# Not enough power?



## Flamzypants (Jun 4, 2008)

I've got a machine, an imedia s1300 a Packard Bell monstrosity. I've been trying to upgrade it a little so it can handle some low end games etc. There's 1 slot for a card on the motherboard, just enough for a low profile card, so I grabbed a nvidia 8400gt. Trouble is that the computer doesn't even register that it's plugged in, there's an onboard 6150 whose drivers are installed from the same exe as the 8400gt so I'm not sure whether it's a recognition issue I need help with, or if it's because of the 250w PSU that's sitting in there. If I replace that though I'll need something as small as a HIPRO HP-D250AA0. I've found someone else with a similar problem and was wondering if they were in the same boat?
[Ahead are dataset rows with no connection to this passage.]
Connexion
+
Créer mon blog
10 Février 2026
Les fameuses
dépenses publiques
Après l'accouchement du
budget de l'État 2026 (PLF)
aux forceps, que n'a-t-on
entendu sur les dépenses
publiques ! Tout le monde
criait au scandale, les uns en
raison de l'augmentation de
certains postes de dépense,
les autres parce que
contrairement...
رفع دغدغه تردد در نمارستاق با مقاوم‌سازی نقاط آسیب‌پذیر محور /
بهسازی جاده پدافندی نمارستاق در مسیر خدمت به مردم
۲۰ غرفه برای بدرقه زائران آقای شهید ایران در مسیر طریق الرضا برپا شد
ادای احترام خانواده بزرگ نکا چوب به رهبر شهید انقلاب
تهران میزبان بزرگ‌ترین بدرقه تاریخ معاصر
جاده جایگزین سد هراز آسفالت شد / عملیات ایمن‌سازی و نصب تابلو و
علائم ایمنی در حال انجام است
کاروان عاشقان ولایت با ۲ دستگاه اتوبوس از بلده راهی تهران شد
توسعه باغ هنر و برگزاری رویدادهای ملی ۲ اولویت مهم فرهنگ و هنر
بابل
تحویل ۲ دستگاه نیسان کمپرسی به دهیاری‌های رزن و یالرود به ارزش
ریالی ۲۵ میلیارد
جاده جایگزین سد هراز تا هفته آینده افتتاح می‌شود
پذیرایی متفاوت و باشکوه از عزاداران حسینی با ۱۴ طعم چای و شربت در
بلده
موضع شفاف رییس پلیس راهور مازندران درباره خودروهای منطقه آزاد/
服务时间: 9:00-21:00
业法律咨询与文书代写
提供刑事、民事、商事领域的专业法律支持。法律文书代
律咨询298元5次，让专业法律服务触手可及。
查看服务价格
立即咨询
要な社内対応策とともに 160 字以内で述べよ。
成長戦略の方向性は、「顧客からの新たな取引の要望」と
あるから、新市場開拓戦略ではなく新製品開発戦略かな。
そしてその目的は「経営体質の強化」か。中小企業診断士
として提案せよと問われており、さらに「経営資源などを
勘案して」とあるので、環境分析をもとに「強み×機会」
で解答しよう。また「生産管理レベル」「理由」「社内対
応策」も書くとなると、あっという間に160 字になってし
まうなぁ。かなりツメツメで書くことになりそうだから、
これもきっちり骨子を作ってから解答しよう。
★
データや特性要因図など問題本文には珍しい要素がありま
Have a HIPRO HP-D250AA0 PSU. Want to upgrade to 400w. - Power-Supplies-PC-Cases-Case-Mods - CPU-Components

Cheers.


----------



## Tyree (May 10, 2009)

250W is not enough power.
HiPro PSU's are trash.
We recommend a good quality 550W PSU for any PCI-E GPU.

http://www.techsupportforum.com/forums/f210/power-supply-information-and-selection-192217.html


----------



## Wrench97 (May 10, 2008)

Looks like this? 









IF so it should take a standard size card and standard ATX supply.

If you are not seeing even the bios splash screen before windows loads it's probably a defective card.


----------



## Flamzypants (Jun 4, 2008)

It does look like that ^^ It has a very strange holding mechanism for the psu though, but you're saying larger ones will sit in it just fine?

With the card in I just get no reaction from the computer, it starts up as normal, doesn't detect new hardware. Will it detect it with more power?


----------



## Wrench97 (May 10, 2008)

Probably not, it should still detect the card, under powered it may not function properly after you get the drivers loaded or it may lead to early failure of the PSU or card, but it should still be detected and display the Packard Bell splash screen on start up.


The HP-D250AA0 appears to be a standard atx supply to me.


----------